Let’s consider even the pandemic when ruminating on plot. I mean, it’s invaded every other aspect of our lives as it is, so why not our metaphors? Take two characters and toss them into the middle of 2020 and COVID will compel them to move and the reader to keep their eyes on the page. And plot not only keeps the characters moving. It also influences who they become. Look at what COVID is now doing to us at our core. We all will be different people when we reach the other side of this. The person we were destined to be had COVID never been is lost forever. Good or bad, we will be what it makes us, our character weaved into the timeline.

And if the plot is the body’s brain and backbone, character is the heart. 

In every. Conceivable. Way. 

Character is the reason we care what happens and the fire that fuels our need to watch a villain get their comeuppance. Throughout the pandemic, I have seen stunning examples of love and generosity from people and I’ve also seen actions born of fear, greed, and selfishness. The maze keeps them going and it also shapes who they are.

Your characters’ character makes or breaks your book. If they’re one-dimensional or unrealistic and inhuman, you can put a plot twist on every page and the reader still won’t care what happens. 

And how do you make certain your characters don’t become victims of bad writing? 

Should you rattle off long descriptions of who you want them to be? Filling the pages with corresponding adjectives between the dialogue. They are kind and trustworthy or mean and pernicious. Nope. Don’t tell me what they are. Tell me what they do.   

Let’s look back again at Jane. What Charlotte Bronte says about her isn’t what makes her a character. Her aunt’s hatred, Mr. Brocklehurst’s cruelty, and Mr. Rochester’s passion and deception make up the maze Jane must walk through, but it’s what she does in the maze, the turns she takes, that piece together her character page by page. When she was thrown in the red room for punishment, the author didn’t say, ‘Jane was scared,’ the author told us how she screamed. When her friend fell sick, I didn’t read ‘Jane was sad,’ I watched her crawl into that small bed and hold Helen in her arms as she stopped breathing.
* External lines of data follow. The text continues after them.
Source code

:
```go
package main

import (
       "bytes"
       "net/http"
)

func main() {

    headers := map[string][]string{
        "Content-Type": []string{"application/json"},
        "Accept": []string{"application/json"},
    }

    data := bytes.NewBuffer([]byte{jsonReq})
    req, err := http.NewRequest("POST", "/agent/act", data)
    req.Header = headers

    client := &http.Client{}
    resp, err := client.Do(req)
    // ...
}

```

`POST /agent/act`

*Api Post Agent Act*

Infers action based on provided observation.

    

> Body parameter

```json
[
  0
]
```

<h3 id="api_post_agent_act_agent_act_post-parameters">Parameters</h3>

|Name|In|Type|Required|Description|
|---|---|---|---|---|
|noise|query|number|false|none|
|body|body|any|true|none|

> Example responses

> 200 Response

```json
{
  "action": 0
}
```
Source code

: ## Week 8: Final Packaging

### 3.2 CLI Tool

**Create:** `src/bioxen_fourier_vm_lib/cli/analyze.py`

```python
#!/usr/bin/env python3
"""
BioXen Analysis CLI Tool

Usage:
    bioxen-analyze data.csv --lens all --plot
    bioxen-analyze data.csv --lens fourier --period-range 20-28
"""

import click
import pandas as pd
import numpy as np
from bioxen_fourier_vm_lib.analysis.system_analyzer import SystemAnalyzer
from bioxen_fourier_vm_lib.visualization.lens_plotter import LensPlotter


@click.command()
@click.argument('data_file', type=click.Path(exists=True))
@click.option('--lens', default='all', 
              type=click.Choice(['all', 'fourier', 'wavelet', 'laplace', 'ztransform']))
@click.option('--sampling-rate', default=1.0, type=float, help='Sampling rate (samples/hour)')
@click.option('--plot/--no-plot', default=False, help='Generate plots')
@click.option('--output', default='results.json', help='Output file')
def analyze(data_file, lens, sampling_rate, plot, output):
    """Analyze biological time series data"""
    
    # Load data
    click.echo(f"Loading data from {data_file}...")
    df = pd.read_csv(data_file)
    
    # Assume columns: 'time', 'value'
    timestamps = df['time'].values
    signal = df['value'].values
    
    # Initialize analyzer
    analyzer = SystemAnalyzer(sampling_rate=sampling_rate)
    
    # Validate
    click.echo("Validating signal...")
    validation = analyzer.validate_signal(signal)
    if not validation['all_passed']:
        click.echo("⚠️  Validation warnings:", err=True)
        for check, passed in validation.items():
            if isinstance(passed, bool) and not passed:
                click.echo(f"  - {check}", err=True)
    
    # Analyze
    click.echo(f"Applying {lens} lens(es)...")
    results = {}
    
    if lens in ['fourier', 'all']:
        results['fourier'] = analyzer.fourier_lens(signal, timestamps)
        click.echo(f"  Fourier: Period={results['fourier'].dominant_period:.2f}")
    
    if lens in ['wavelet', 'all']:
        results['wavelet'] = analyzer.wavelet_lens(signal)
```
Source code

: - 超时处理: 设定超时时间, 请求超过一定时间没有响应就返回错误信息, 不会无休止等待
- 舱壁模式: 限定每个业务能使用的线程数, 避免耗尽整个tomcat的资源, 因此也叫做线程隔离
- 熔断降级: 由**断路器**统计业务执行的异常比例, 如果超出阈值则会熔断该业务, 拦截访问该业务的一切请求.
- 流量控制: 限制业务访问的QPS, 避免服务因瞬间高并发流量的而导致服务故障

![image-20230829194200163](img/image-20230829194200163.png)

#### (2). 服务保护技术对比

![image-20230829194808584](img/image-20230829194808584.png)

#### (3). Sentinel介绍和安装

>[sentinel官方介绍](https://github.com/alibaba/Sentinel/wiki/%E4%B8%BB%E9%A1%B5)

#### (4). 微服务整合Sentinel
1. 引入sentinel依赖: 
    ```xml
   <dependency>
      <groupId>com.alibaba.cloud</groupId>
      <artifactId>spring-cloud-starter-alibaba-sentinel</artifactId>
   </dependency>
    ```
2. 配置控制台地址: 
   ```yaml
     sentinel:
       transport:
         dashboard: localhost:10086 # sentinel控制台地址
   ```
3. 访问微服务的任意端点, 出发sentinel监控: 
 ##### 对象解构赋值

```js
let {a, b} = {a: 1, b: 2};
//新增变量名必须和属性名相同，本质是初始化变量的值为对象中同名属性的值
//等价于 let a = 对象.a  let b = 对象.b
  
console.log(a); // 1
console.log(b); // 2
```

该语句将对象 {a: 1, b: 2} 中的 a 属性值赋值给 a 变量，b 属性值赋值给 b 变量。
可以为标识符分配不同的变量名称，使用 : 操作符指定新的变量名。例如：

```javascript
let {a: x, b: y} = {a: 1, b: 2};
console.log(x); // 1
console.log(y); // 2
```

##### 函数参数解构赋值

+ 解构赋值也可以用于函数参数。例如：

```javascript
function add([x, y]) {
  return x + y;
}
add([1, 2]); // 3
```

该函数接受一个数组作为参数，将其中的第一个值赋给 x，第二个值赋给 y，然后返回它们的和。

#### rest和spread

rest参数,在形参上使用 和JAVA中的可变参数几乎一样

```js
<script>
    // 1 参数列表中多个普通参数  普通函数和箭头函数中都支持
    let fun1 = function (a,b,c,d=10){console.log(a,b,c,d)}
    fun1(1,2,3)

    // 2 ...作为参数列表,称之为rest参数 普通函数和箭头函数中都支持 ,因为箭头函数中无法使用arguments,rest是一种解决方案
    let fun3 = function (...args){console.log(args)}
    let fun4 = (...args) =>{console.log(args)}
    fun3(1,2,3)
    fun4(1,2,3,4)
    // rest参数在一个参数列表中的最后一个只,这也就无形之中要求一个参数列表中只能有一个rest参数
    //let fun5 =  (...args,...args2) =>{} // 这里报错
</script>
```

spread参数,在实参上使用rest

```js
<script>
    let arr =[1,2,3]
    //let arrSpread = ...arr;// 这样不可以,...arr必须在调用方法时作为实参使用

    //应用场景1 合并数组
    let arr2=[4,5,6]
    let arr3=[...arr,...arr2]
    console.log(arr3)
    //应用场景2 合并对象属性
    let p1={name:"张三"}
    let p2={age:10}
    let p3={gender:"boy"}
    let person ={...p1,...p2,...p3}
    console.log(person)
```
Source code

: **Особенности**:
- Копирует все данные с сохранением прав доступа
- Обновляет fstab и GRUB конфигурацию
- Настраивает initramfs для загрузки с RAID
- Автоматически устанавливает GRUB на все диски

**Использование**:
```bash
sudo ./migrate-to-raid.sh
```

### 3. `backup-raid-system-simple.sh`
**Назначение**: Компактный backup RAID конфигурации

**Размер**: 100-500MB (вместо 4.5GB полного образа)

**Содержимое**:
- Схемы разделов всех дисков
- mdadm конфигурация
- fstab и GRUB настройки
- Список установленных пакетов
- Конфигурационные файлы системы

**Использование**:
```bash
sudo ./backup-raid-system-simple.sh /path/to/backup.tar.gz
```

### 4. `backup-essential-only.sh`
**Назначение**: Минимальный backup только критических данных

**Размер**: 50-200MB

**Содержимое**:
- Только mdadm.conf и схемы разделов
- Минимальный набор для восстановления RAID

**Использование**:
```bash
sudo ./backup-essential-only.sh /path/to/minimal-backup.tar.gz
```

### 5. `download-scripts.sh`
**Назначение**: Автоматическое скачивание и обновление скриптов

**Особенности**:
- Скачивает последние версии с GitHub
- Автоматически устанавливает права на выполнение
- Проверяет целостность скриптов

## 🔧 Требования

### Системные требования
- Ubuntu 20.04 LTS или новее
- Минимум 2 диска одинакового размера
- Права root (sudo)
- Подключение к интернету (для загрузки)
And when she was faced with Mr. Rochester’s betrayal, I didn’t read ‘Jane felt like giving up,’ I followed her as, instead of doing what was easy, she fled crying out onto the moors to an uncertain future. 

It’s the actions a character takes, the decisions they make that connect them to the reader, that brings them to life. Characters are the center of the story. Why should a reader care when a character is cut if they don’t bleed because the author forgot to add a heart? And if the heart of the story isn’t beating, it’s not a body you have but a corpse, not a novel but paper.

So, what does that mean for the question? What do you need to be best at? The answer is both. You can’t afford to neglect either. Both need to be great. Both need to be the voice in your head telling you to do better. The answer is clear. The problem is that none of us are perfect. I will never write a book with perfect plot and perfect characters. I’m only human. 

I guess it’s all hopeless then? Nope. It’s not about being perfect at either. It’s about trying to be. About never settling in your writing. About always trying to do better and be better at what we do. Talk to each other. Show each other your work and pick it apart. Read. Like, a lot! Want to be a better writer? Read, read, read. Strive for excellence every time you type/write/think a word and then you don’t have to worry about which ball is more important because you won’t drop either.

Disagree? Which aspect of a novel do you think is most important? Or, how do you strive to be a better writer? Comment below with your tips and opinions!

7 thoughts on “Plot or Character: Is it really Black and White?

  1. Jen L

    Agreed, you need both. Speaking of which, I really need to read Jane Eyre. I’ve read Villette and Wuthering Heights but I’ve yet to read what is arguably the most famous piece of literary work from the Bronte family.

  2. Jenny Ham

    I say both interact with each other. Plot seems more important but takes the right character to make it really good.